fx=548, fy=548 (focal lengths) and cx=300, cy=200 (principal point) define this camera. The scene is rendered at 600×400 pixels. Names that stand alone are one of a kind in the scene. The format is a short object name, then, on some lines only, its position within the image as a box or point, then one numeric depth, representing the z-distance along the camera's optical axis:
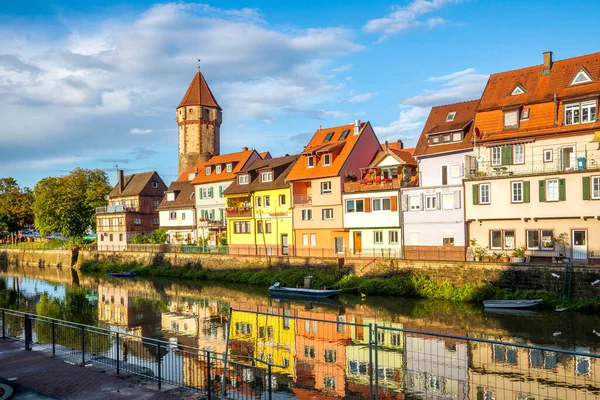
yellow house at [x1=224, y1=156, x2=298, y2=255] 53.53
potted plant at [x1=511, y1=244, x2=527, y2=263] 34.87
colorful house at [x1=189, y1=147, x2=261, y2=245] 64.25
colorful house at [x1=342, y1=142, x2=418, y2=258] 44.53
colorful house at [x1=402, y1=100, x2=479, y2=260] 40.72
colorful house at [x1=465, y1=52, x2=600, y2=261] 34.19
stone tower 87.06
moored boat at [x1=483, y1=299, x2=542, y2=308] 31.02
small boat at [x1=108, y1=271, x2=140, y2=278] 60.34
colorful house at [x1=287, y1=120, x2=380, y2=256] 48.69
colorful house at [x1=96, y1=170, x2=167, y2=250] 79.81
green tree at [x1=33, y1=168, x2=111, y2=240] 81.75
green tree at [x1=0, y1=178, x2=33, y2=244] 105.25
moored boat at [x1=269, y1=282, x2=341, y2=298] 38.59
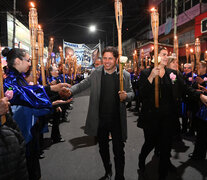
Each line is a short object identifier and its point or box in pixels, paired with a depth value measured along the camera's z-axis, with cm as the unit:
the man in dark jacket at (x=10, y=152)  156
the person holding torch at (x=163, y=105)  279
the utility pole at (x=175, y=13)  934
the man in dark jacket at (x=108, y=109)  287
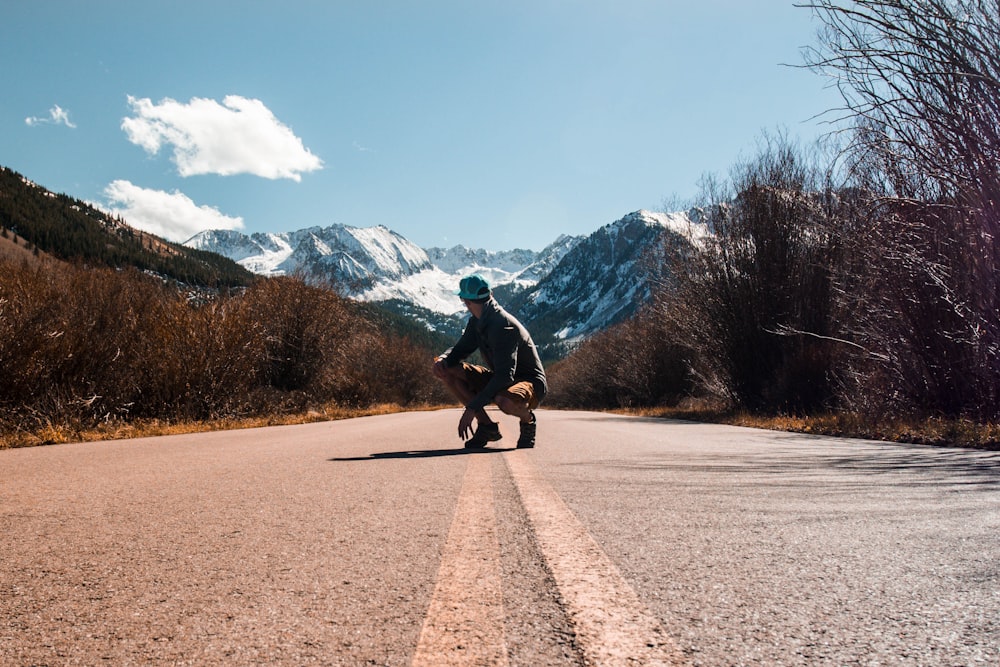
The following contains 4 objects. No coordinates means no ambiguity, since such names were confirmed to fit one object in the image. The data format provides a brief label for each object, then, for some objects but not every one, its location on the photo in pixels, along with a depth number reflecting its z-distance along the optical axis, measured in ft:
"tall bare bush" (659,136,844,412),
^^^^^^^^
• _Requirement_:
Give again exactly, and only, the lines above starting at the one with "yellow house at" and ending at the one with "colorful house at [x1=402, y1=100, x2=479, y2=260]".

• _Response_:
yellow house at [x1=224, y1=156, x2=298, y2=255] 53.53
potted plant at [x1=511, y1=244, x2=527, y2=263] 34.87
colorful house at [x1=189, y1=147, x2=261, y2=245] 64.25
colorful house at [x1=342, y1=142, x2=418, y2=258] 44.53
colorful house at [x1=402, y1=100, x2=479, y2=260] 40.72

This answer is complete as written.